■ **Extract**
%%
The format is #LEN JSON. The whole command is built by four parts:

  1. The single # character
  2. LEN is a string representation of JSON length (theoretically the maximum supported value is UINT64_MAX but it is usually much lower. This value can be customized in SQLite Cloud but it can never exceed that maximum value). LEN does not include the length of the first +LEN part.
  3. A single space is used to separate LEN from JSON
  4. JSON is the string payload

SCSP NULL

The null type is encoded just as _ , which is just the underscore character followed by the space character.

SCSP Compression

Any value can be compressed and the format is %LEN COMPRESSED UNCOMPRESSED BUFFER. Compression is used ONLY if client notify the server that it supports compression with a dedicated command. Compression is performed using the high performance LZ4 algorithm (https://github.com/lz4/lz4). The whole command is built by six parts:

  1. The single % character
  2. LEN is a string representation of total command length
  3. A single space is used to separate LEN from COMPRESSED
  4. COMPRESSED is a string representation of the compressed BUFFER size
  5. UNCOMPRESSED is a string representation of the uncompressed BUFFER size
  6. BUFFER can be any SCSP value containing a UNCOMPRESSED SCSP header followed by LZ4 compressed data. At the time of this writing, the only supported compressed SCSP value is the Rowset. In the chunked version, the /LEN header is replaced by /0 (for performance optimizations on the server side). The data LEN value is equivalent to the UNCOMPRESSED value of the initial compression header.

SCSP Command

The format is ^LEN COMMAND. The whole command is built by four parts:

  1. The single ^ character
  2. LEN is a string representation of COMMAND length (theoretically the maximum supported value is UINT64_MAX but it is usually much lower. This value can be customized in SQLite Cloud but it can never exceed that maximum value). LEN does not include the length of the first +LEN part.
  3. A single space is used to separate LEN from COMMAND
  4. COMMAND is the raw string to be executed as is on client side

SCSP Reconnect

The format is @LEN COMMAND. The whole command is built by four parts:

  1. The single ^ character
  2. LEN is a string representation of COMMAND length (theoretically the maximum supported value is UINT64_MAX but it is usually much lower. This value can be customized in SQLite Cloud but it can never exceed that maximum value). LEN does not include the length of the first +LEN part.
  3. A single space is used to separate LEN from COMMAND
  4. COMMAND is the raw string to be parsed and to be used to close current connection and reconnect to a new host. This reply is not used in the current implementation.

SCSP Array

The format is =LEN N VALUE1 VALUE2 ... VALUEN. The whole command is built by N+3 parts:

  1. The single = character
  2. LEN is a string representation of the whole command. LEN does not include the length of the first =LEN part.
  3. N is the number of items in the array
  4. N values separated by a space character

SQLite Statements

SQLite statements are usually sent from client to server as SCSP Strings.
In case of bindings the whole statement can be sent as SCSP Array.

The server replies to READ statements (like SELECT) with a SCSP Rowset or SCSP Rowset Chunk. In case of WRITE statements (like INSERT, UPDATE, DELETE) the SQLite Cloud server replies with a SCSP Array in the following format: =LEN 6 TYPE INDEX ROWID CHANGES TOTAL_CHANGES FINALIZED:

  1. TYPE is always 10 in this case
  2. INDEX is always 0 in this case
  3. ROWID is the result of the sqlite3_last_insert_rowid function
  4. CHANGES is the result of the sqlite3_changes64 function
  5. TOTAL_CHANGES is the result of the sqlite3_total_changes64 function
  6. FINALIZED is always 1 in this case

Last revision: January 24th, 2024
%%
■ **Exercise data**
%%
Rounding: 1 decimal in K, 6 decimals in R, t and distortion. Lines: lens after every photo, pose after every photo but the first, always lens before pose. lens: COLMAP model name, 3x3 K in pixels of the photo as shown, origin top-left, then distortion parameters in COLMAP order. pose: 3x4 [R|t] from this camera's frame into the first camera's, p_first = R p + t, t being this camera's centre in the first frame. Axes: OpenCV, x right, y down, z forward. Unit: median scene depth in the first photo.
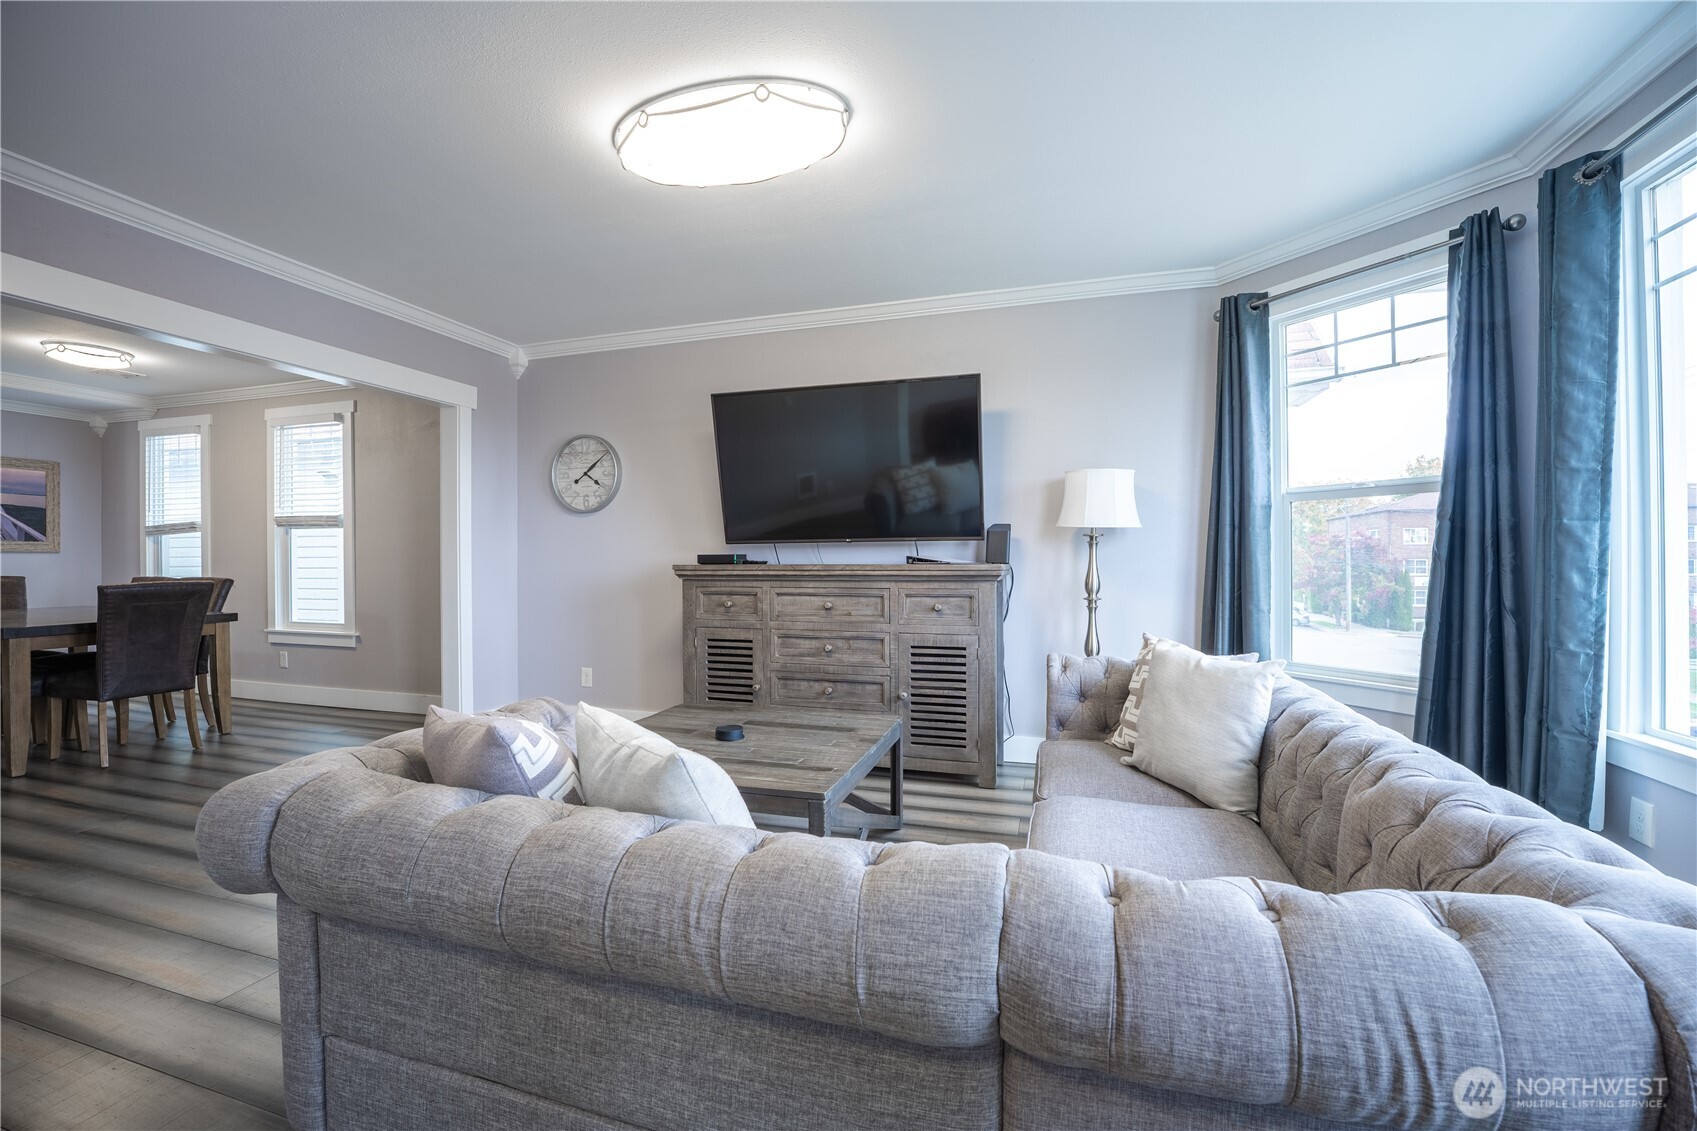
lens RADIAL K [[699.6, 0, 852.2], [0, 699.6, 562.7], [0, 0, 1]] dist [0.000314, -0.000310]
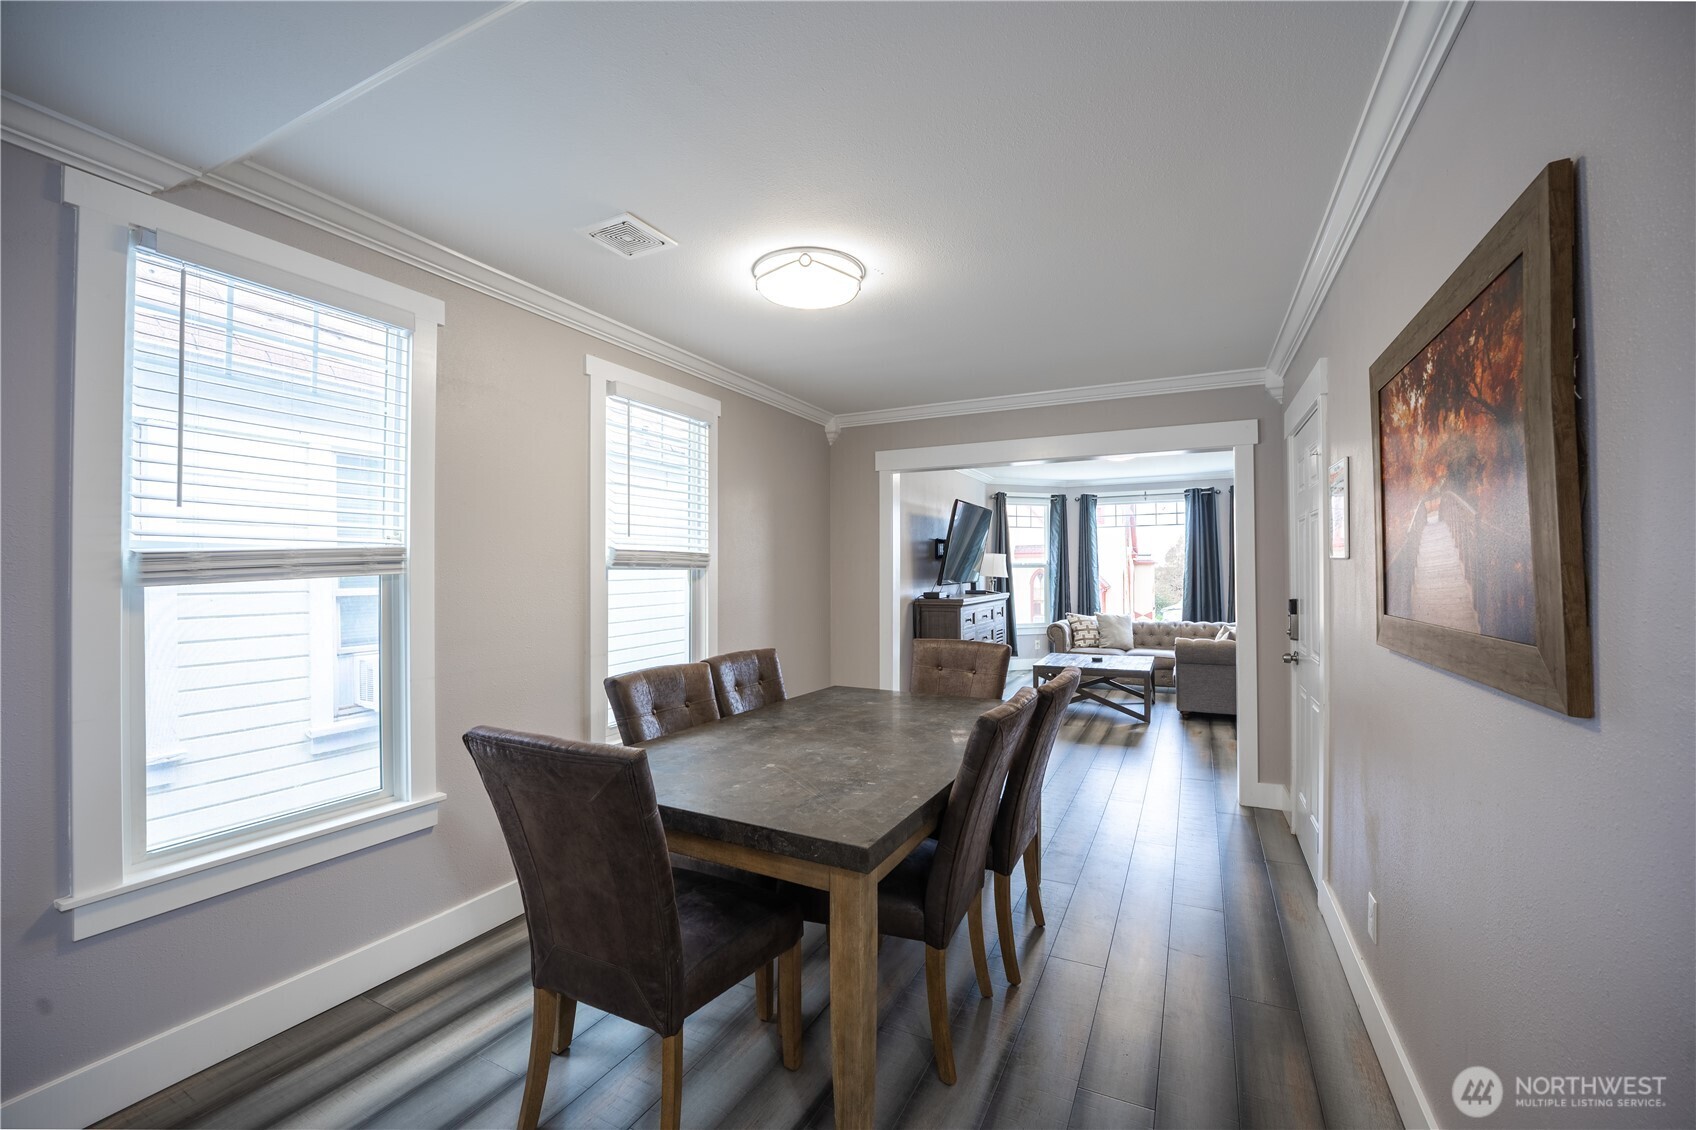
lens RADIAL K [[699.2, 0, 851.7], [0, 699.2, 562.2], [0, 0, 1]] dist [0.000314, -0.000310]
pose [[0.173464, 0.013881, 0.984742, -1.847639], [0.012888, 0.999783, -0.016363, -0.053456], [-0.984756, 0.015530, 0.173247, 0.943489]]
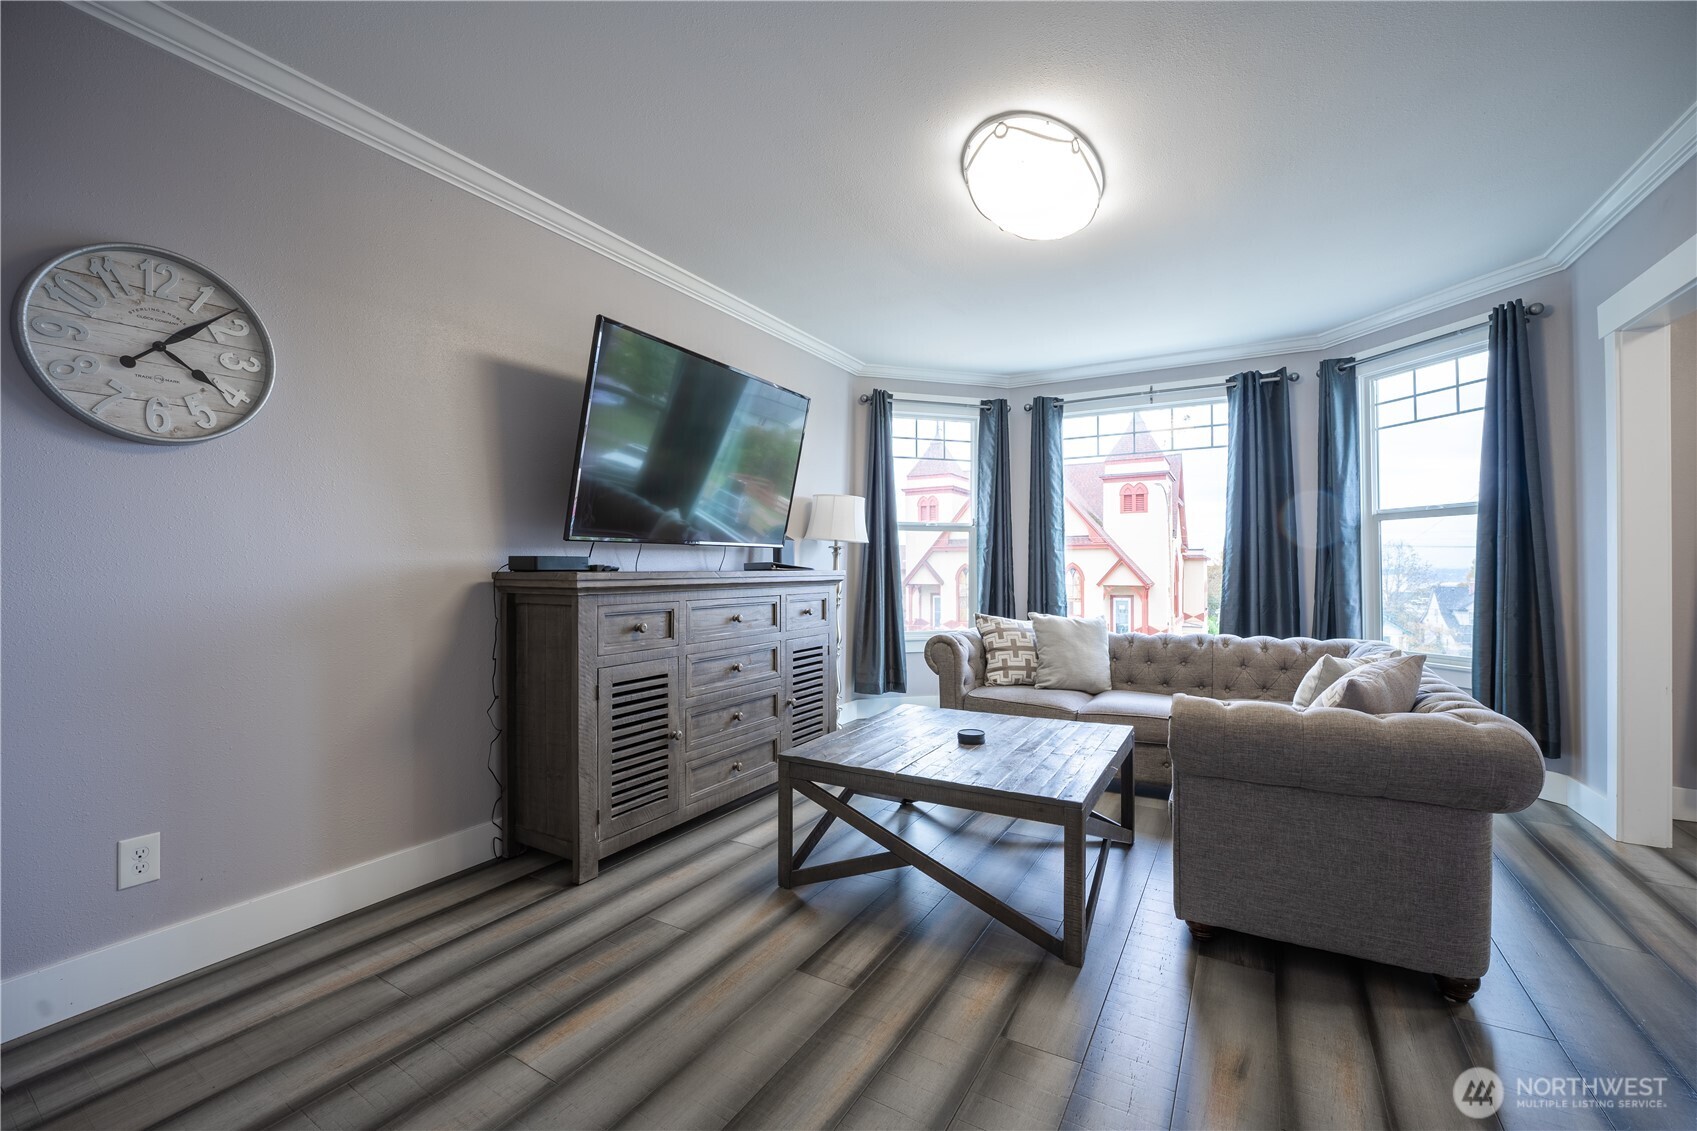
lens RADIAL K [[699.6, 0, 852.2], [0, 699.6, 562.7], [0, 0, 1]] dist [0.000314, -0.000310]
pose [[0.236384, 0.009387, 0.971614, -0.820145], [0.003730, 0.999937, -0.010568, 0.002271], [-0.971652, 0.006122, 0.236334, 0.636232]]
%%
■ **Work order**
From the protocol description, extract the passage from "The format is =LEN" to "first =LEN part.", word for word.

■ **Exercise output**
The format is =LEN N VALUE1 VALUE2 ... VALUEN. The whole command is built by N+3 parts:

  1. The single = character
  2. LEN is a string representation of the whole command. LEN does not include the length of the first =LEN part.